** Opening Raw data block **
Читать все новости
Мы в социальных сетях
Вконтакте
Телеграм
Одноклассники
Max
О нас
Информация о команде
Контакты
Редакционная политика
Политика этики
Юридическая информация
** Closing Raw data block **
** Opening Raw data block **
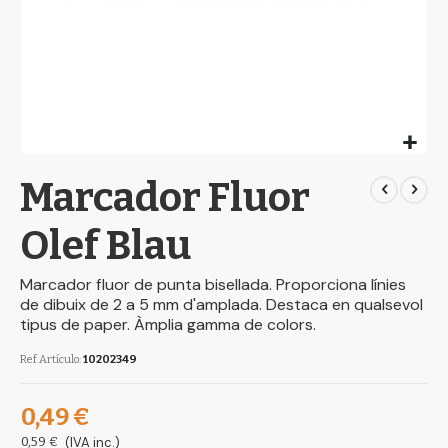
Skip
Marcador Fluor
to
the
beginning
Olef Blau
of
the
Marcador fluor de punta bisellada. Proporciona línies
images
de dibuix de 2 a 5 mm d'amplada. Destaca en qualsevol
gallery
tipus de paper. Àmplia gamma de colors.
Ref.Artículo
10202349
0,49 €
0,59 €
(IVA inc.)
** Closing Raw data block **
= Work required =
A single figure is the answer: the number of lines in the listing where "Marcador" occurs.

= Exercise output =
2